Pranesh Srinivasan

Data. Hacks. Opinions.


Earlier today, the New York times published a wonderful visualization on how family income affects children’s college chances. The visualization uses a new you-draw-it-first paradigm, where the reader guesses the expected relationship / trend before being shown the actual data. I found the idea very cool. Go ahead and try it, I’ll wait. It’s easy to see why this is easily one of my favourite NY Times visualizations ever.

Except, they chose the wrong dataset to exhibit the you-draw-it-first paradigm.

Spoiler Alert

After you proceed to draw your guess, you find out that the relationship between “Percent of children who attend college” and “Parents’ income percentile” turns out to be surprisingly1 linear. Apart from the article itself calling the result “astonishing”, the aggregate responses given by NY Times readers (as of my writing the post) looks like the shaded region in this2:

Aggregate of Trends drawn by NY Times Readers - 10:45 PM PDT

As it turns out, the linearity arises only because of a few tricks at play here:

  • Income Rank in the US is distributed ~log(Dollar Income).
  • The original paper, Chetty, Hendren, Kline, talks about the quality of college attended as well, which the NYTimes article leaves it out.
  • The original paper defines attending college as the mere presence of one or more 1098-T filing for a child. This definition is very broad and includes everything from universities to vocational schools.

Let’s choose an x-axis we intuitively understand

Let’s really dig in and see if this is as unintuitive as the article makes it seem.

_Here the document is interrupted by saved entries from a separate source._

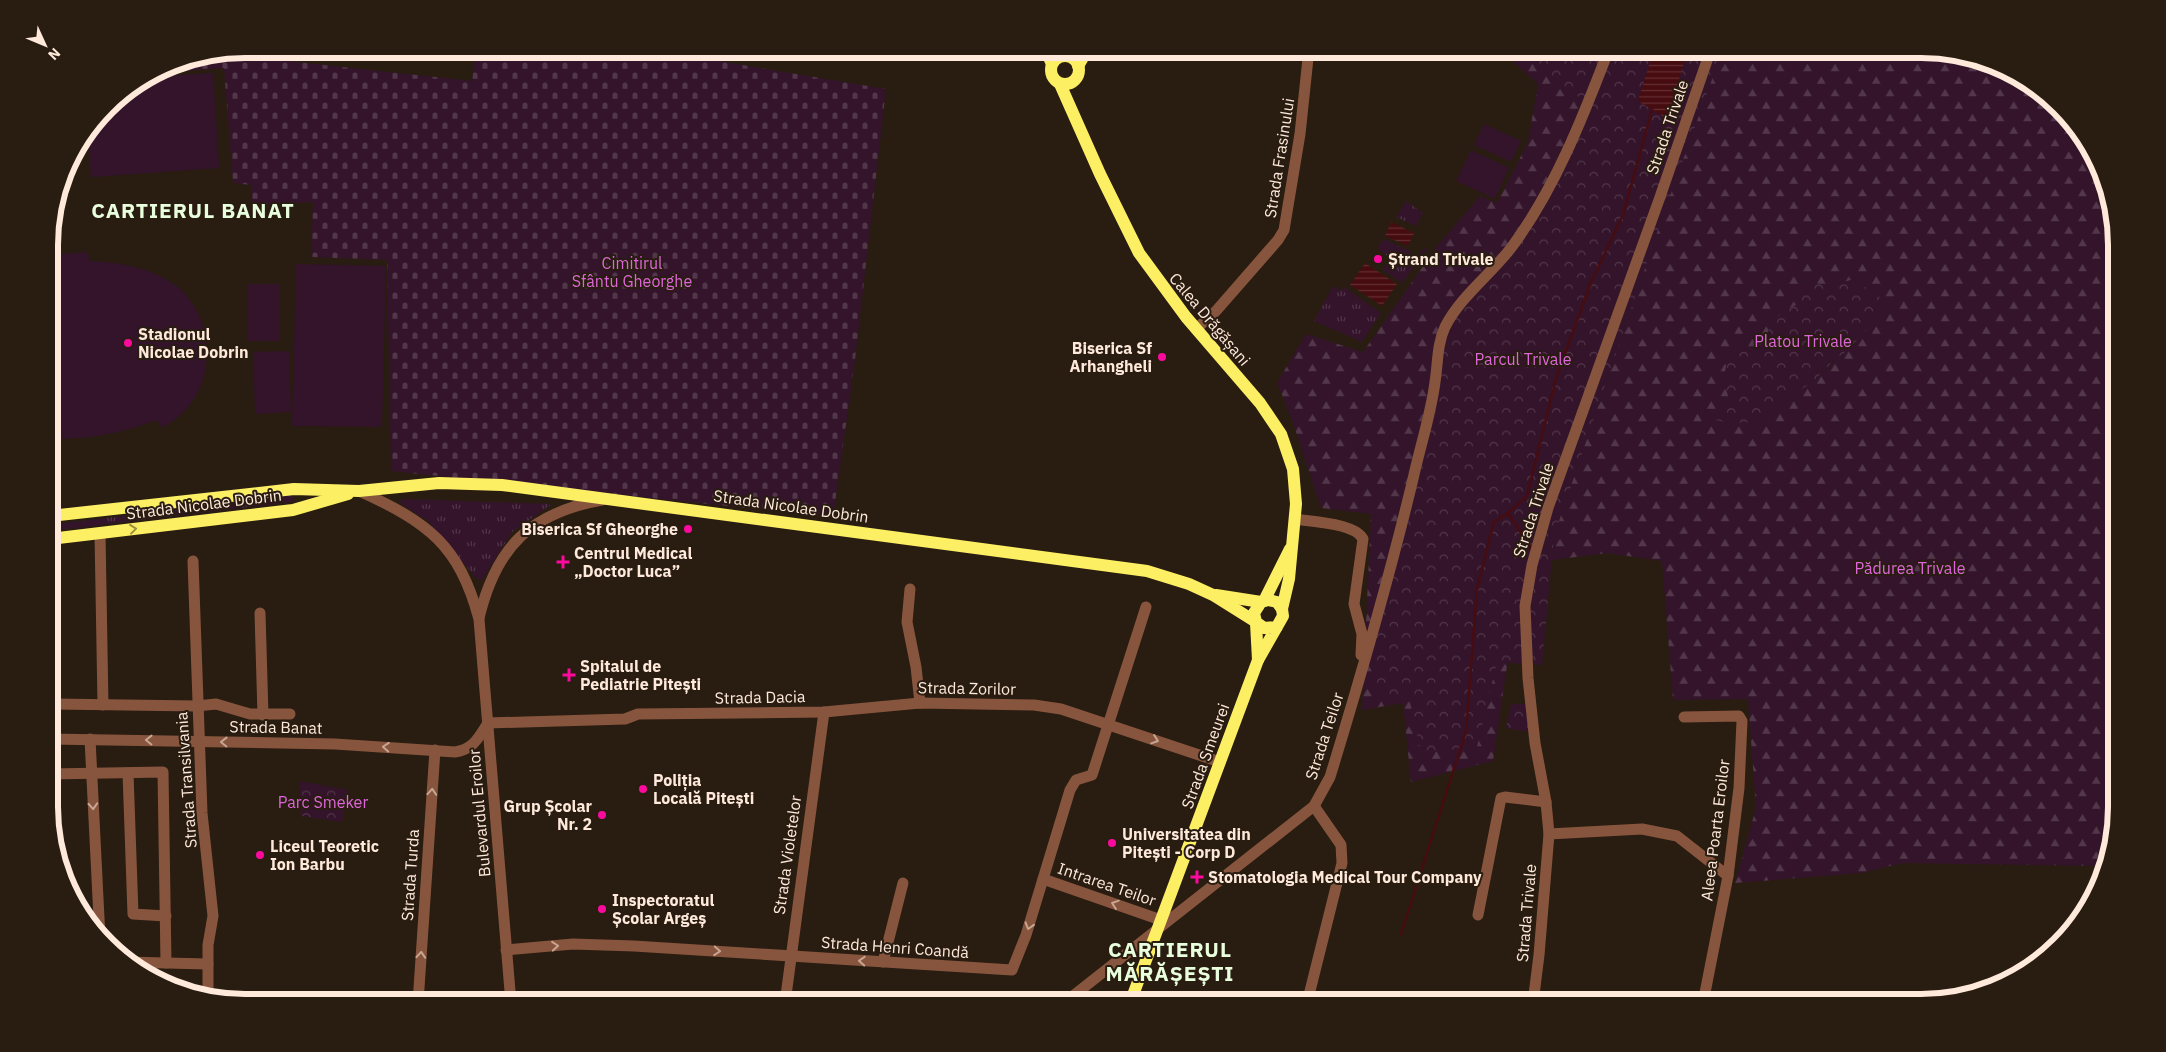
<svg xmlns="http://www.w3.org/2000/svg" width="2166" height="1052" font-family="'IBM Plex Sans',sans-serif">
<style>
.grass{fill:url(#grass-tufts)}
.forest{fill:url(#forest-firs);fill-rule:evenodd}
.cemetery{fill:url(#cemetery-stones)}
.park{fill:url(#park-crowns)}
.pitch{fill:#33142b}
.water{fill:url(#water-rules)}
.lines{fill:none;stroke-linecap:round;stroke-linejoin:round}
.stream{stroke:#470c10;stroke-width:2.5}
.minor{stroke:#87553d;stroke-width:11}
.major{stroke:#fcef64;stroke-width:12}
.oneway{stroke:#9d903f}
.oneway2{stroke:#c8a693}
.poi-dot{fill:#fa0b9d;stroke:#291c11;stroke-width:2}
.labels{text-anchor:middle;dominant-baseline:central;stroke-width:4;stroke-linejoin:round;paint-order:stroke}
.street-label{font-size:16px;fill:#fee9da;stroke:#291c11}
.poi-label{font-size:16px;font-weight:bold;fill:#fee9da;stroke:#291c11;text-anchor:start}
.park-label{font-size:16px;fill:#de66da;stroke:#291c11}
.district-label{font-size:21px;font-weight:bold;letter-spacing:1px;fill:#e8fedc;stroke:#291c11}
.rim{fill:none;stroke:#fee9da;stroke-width:6}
</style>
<defs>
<pattern id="grass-tufts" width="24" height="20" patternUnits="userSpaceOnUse" patternTransform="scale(1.25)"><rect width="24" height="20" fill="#33142b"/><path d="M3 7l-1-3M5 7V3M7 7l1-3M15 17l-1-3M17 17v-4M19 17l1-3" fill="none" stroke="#523649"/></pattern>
<pattern id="forest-firs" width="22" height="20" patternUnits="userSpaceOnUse" patternTransform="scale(1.25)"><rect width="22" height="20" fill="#33142b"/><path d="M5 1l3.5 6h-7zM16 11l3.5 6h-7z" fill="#523649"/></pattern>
<pattern id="cemetery-stones" width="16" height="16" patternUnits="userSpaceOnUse" patternTransform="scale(1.25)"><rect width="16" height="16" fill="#33142b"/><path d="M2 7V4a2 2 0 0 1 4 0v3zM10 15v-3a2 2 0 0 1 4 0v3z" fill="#523649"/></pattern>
<pattern id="park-crowns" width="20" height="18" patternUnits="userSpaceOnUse" patternTransform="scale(1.25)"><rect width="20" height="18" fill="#33142b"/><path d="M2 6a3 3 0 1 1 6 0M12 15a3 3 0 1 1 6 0" fill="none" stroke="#523649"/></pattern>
<pattern id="water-rules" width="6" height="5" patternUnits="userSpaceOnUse" patternTransform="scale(1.25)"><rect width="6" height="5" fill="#470c10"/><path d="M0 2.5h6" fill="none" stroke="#632f32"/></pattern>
</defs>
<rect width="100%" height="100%" fill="#291c11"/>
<g class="grass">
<polygon points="1406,201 1423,213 1416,226 1396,217"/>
<polygon points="1384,239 1411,252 1410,255 1416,259 1423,249 1428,248 1402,283 1383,270 1390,258 1377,248"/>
<polygon points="1333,286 1341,291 1344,287 1381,313 1362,342 1314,321"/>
<polygon points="291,495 294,498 291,502 50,531 50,525"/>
<polygon points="402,499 552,504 512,532 481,581 475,577 428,521 400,503"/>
</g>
<path class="forest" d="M1499,49h422l75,15 45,25 36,37 25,44 14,50 1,587 -11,59 -203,-3 -42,10 -126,10 21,-75 -8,-109 -75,1 -11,-139 -55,-8 -85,11 -29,197 -82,21 -8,-79 -41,7 9,-196 -50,-6 -30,-91 -14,-34 29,-49 57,18 75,-107 42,-49 17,7 31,-61 10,-58zM1858,278l12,15 3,30 -61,60 -39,22 -13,16 -44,-1 12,-24 1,-42 26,-6 11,-11 5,-12 11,-12 21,-11 -1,-21 29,5z"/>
<polygon class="cemetery" points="245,49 263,49 269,59 472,81 476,49 647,49 886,89 855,360 833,517 391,471 387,260 311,257 313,202 251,205 252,185 233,183 224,68 155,73 170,64"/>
<g class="park">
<polygon points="1518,49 1723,49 1661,221 1554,536 1542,665 1497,662 1477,747 1421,753 1409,697 1375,697 1378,602 1431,383 1437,343 1539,201 1585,102"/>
<polygon points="1858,278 1870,293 1880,297 1881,311 1873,323 1848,350 1834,360 1812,383 1773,405 1760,422 1731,423 1715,420 1728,396 1724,376 1729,353 1755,348 1766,337 1771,325 1782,312 1802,302 1802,281 1831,286"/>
<polygon points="1511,704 1525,704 1529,732 1506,728"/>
<polygon points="299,781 348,790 342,822 301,816"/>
</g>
<g class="pitch">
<polygon points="213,73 219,168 91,177 88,133 115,98 149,77"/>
<polygon points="1484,124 1521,141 1511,162 1474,145"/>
<polygon points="1471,150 1509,168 1495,199 1456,181"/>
<path d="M88,252l1,9c31,1 65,7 90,27 32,28 37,82 12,115 -7,11 -18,18 -29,25l-5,-8c-39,14 -66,19 -107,19l-1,-184z"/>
<polygon points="296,264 386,266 382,427 292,426"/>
<rect x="248" y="284" width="31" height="57"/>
<polygon points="289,351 291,412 255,414 253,352"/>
</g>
<g class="water">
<polygon points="1654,49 1688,49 1667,119 1638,101"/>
<polygon points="1391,222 1414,233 1408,246 1385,236"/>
<polygon points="1365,263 1397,284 1382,306 1350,285"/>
</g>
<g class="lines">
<g class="stream">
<polyline points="1508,513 1533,551"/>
<polyline points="1401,934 1466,731 1477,589 1494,522 1508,513 1527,496 1557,375 1592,280 1623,215 1653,107"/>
</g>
<g class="minor">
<polyline points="1196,329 1216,311 1278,240 1284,230 1300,134 1309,49"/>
<path d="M359,491c69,31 100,54 120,128l32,384"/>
<path d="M1295,519c17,3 60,4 68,20l-9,65 8,30 -1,21"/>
<polyline points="100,533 103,705"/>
<polyline points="193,561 202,813 213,916 208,945 208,996"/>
<polyline points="910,589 907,622 916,667 920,703"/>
<polyline points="260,613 263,715"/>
<path d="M479,618c17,-71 51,-105 123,-118"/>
<polyline points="54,704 197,706 216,704 250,714 290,714"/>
<polyline points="1684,717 1739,716 1742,721 1739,788 1728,876 1703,1003"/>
<path d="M50,739l285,5 120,8c19,-3 23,-14 33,-29l137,-4 13,-5 186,-2 96,-9 114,2 27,4 159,53"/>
<polyline points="90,739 100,938"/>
<polyline points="128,773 133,914 166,916"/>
<polyline points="50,774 163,772 166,963"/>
<polyline points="1549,834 1642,829 1677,836 1728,876"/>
<polyline points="1043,879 1161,920"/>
<polyline points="1478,915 1501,798 1505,797 1546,802"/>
<polyline points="506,950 573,944 634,946 1012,970 1026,935 1070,790 1076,780 1092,775 1146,607"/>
<polyline points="125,962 208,964"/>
<polyline points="883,962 903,883"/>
<polyline points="418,1003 435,750"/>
<polyline points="785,1003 824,712"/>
<path d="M1064,1003l250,-197 16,-29c30,-98 59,-198 83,-298 7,-32 18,-65 22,-97 3,-19 2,-38 10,-55 15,-30 46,-53 66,-79 44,-59 72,-131 98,-199"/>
<polyline points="1307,1003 1342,863 1341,845 1314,806"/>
<polyline points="1533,1003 1539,955 1549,834 1546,802 1535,743 1528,678 1525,606 1532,565 1548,508 1660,197 1711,49"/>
</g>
<g class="major">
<polyline points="1045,49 1052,64"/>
<circle cx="1065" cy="70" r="14"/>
<polyline points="1078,66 1088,49"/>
<polyline points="1060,84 1100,174 1139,253 1186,317 1260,403 1281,434 1293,469 1296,504 1289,579 1282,609"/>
<polyline points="50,516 294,489 359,491 439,483 502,485 1147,571 1189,584 1213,595 1256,622"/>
<polyline points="50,539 293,510 348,494"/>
<polyline points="1216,595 1261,602"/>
<polyline points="1264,601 1290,549"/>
<polyline points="1256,623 1258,660"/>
<polyline points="1130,1003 1258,660 1283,616 1282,609 1277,602 1268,600 1261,602 1254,613 1256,622 1264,628 1277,627"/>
</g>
</g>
<defs><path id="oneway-chevron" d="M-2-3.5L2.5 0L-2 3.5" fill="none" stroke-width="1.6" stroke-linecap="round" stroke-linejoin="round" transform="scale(1.25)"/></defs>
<use class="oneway" href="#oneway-chevron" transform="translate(133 529) rotate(-7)"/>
<g class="oneway2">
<use href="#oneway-chevron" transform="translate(149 740) rotate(-179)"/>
<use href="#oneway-chevron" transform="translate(1155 740) rotate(19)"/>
<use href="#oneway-chevron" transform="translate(224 742) rotate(-179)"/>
<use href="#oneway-chevron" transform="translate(386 747) rotate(-176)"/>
<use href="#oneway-chevron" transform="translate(432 792) rotate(-86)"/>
<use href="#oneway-chevron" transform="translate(93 806) rotate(87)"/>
<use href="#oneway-chevron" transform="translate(1115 904) rotate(-161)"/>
<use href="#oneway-chevron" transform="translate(1029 926) rotate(107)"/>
<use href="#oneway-chevron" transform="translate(555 946) rotate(-5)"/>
<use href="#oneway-chevron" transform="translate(717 951) rotate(4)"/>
<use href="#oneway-chevron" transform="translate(421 955) rotate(-86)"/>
<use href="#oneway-chevron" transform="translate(862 961) rotate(-177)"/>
</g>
<g class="poi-dot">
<circle cx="1378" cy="259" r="5"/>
<circle cx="128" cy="343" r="5"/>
<circle cx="1162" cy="357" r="5"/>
<circle cx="688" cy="529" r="5"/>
<path d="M560.5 554.5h5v5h5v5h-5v5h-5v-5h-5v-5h5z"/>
<path d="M566.5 667.5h5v5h5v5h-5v5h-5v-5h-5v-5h5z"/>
<circle cx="643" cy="789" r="5"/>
<circle cx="602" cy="815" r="5"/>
<circle cx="1112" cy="843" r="5"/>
<circle cx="260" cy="855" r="5"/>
<path d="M1194.5 869.5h5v5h5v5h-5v5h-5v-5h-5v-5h5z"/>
<circle cx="602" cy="909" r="5"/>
</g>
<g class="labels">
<g class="street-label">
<text transform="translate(1667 127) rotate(-71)">Strada Trivale</text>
<text transform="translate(1279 158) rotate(-81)">Strada Frasinului</text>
<text transform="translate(1210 319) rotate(50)">Calea Drăgășani</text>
<text transform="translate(204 504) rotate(-7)">Strada Nicolae Dobrin</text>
<text transform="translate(791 506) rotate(8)">Strada Nicolae Dobrin</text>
<text transform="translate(1533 510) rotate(-72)">Strada Trivale</text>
<text transform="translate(967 688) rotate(1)">Strada Zorilor</text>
<text transform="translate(760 697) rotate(-1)">Strada Dacia</text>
<text transform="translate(276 727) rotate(1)">Strada Banat</text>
<text transform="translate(1324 736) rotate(-72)">Strada Teilor</text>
<text transform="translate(1205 756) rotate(-70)">Strada Smeurei</text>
<text transform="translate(186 780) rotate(-94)">Strada Transilvania</text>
<text transform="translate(479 813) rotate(-95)">Bulevardul Eroilor</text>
<text transform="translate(1715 830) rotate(-83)">Aleea Poarta Eroilor</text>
<text transform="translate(787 855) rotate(-82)">Strada Violetelor</text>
<text transform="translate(410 875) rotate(-86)">Strada Turda</text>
<text transform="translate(1107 884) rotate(19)">Intrarea Teilor</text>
<text transform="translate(1526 913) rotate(-85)">Strada Trivale</text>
<text transform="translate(895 947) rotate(4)">Strada Henri Coandă</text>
</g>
<g class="poi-label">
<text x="1388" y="259">Ștrand Trivale</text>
<text x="138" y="334">Stadionul<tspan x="138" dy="18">Nicolae Dobrin</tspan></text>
<text x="1152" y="348" text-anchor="end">Biserica Sf<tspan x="1152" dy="18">Arhangheli</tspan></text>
<text x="678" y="529" text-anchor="end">Biserica Sf Gheorghe</text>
<text x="574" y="553">Centrul Medical<tspan x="574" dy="18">„Doctor Luca”</tspan></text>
<text x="580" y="666">Spitalul de<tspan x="580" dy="18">Pediatrie Pitești</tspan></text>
<text x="653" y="780">Poliția<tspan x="653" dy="18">Locală Pitești</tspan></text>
<text x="592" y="806" text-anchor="end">Grup Școlar<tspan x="592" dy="18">Nr. 2</tspan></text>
<text x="1122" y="834">Universitatea din<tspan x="1122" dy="18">Pitești - Corp D</tspan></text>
<text x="270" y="846">Liceul Teoretic<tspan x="270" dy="18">Ion Barbu</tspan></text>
<text x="1208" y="877">Stomatologia Medical Tour Company</text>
<text x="612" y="900">Inspectoratul<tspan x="612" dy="18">Școlar Argeș</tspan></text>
</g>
<g class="park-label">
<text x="632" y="263">Cimitirul<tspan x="632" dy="18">Sfântu Gheorghe</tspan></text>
<text x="1803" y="341">Platou Trivale</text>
<text x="1523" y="359">Parcul Trivale</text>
<text x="1910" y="568">Pădurea Trivale</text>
<text x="323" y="802">Parc Smeker</text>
</g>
<g class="district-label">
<text x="193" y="210">CARTIERUL BANAT</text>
<text x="1170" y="949">CARTIERUL<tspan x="1170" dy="24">MĂRĂȘEȘTI</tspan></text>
</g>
</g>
<path d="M0 0H2166V1052H0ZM245 58H1921A187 187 0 0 1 2108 245V807A187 187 0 0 1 1921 994H245A187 187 0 0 1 58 807V245A187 187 0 0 1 245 58Z" fill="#291c11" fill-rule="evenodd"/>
<path class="rim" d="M245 58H1921A187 187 0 0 1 2108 245V807A187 187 0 0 1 1921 994H245A187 187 0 0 1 58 807V245A187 187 0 0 1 245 58Z"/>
<g transform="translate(45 45) rotate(134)" stroke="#291c11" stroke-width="4" paint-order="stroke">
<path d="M0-4L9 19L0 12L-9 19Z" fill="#fee9da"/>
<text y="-8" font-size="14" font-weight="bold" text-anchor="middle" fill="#fee9da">N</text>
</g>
</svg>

First let’s collect centile income data from Raj Chetty’s Equality of Opportunity. Since raw data of college attendance and quality is not readily avaiable, let’s reconstruct them off of the graphs in the paper3.

To verify our data, let’s first plot College and Attendence vs Rank as the paper does:

Attendance, Quality vs Rank (Reproduced as in Chetty's paper)

Here’s the same chart drawn against actual Income Dollars as opposed to Income Rank on the horizontal axis:

Attendance, Quality vs Income Dollars

This is immediately easier to relate to as the horizontal axis is far more intuitive. We all know how much a thousand dollars is (as opposed to an income centile), and how hard it is to get a $1000 raise as opposed to how hard it is to get one that will push us up by one percentile2.

What does a percentile amount to?

The article states, “Moving up a single percentile on the family-income distribution makes enrolling in college about 0.7 percentage points more likely”. That’s incredibly hard to wrap my head around. How much is a percentile in dollar terms? Again, quoting, “About $2,400 in annual income separates the bottom two dots, while nearly $1 million separates the top two”.

Asking the reader to guess the relationship against Income Rank as opposed to Income Dollars is the difference between asking users to draw f(x) against log(x) as opposed to x!

Using the right axes matter!

Are we measuring the right thing?

College quality and attending college only tell part of the story. What’s really important is how much these children make when they are older. Chetty, Hendren, Klein do collect and present how “Family Income of Child at age of 31” varies with Parent’s Income Rank. Here’s a Google Sheets rendition of their data:

Attendance, Quality, Family Income of Child vs Rank

Here’s the same data plotted against our preferred horizontal axis of Parent Income Dollars:

Attendance, Quality, Family Income of Child vs Rank

This graph is far easier to understand! In fact, it begin to tell a story. A story of a world where the challenges of pursuing a quality college4 education bottoms out with income, but at the same time, a world where the money one is likely to make is directly proportional to the financial resources one has growing up.

If you made it this far, here’s the data along with interactive charts. As a bonus, here’s a sweet treat for you - a Toby Morris comic that tells a similar story.

  1. The entirety of the charm of a you-draw-it-first charm presumably lies in a surprise such as this. With that considered, the surprise isn’t that surprising after all.
  2. Yep, my intention was to draw an S curve - but my impatience got the better of me!
  3. Extrapolation was easy since the paper mentions that college attendance is linear with rank, and college quality is quadratic.
  4. By college, we really mean an educational institution that had to file a Form 1098-T.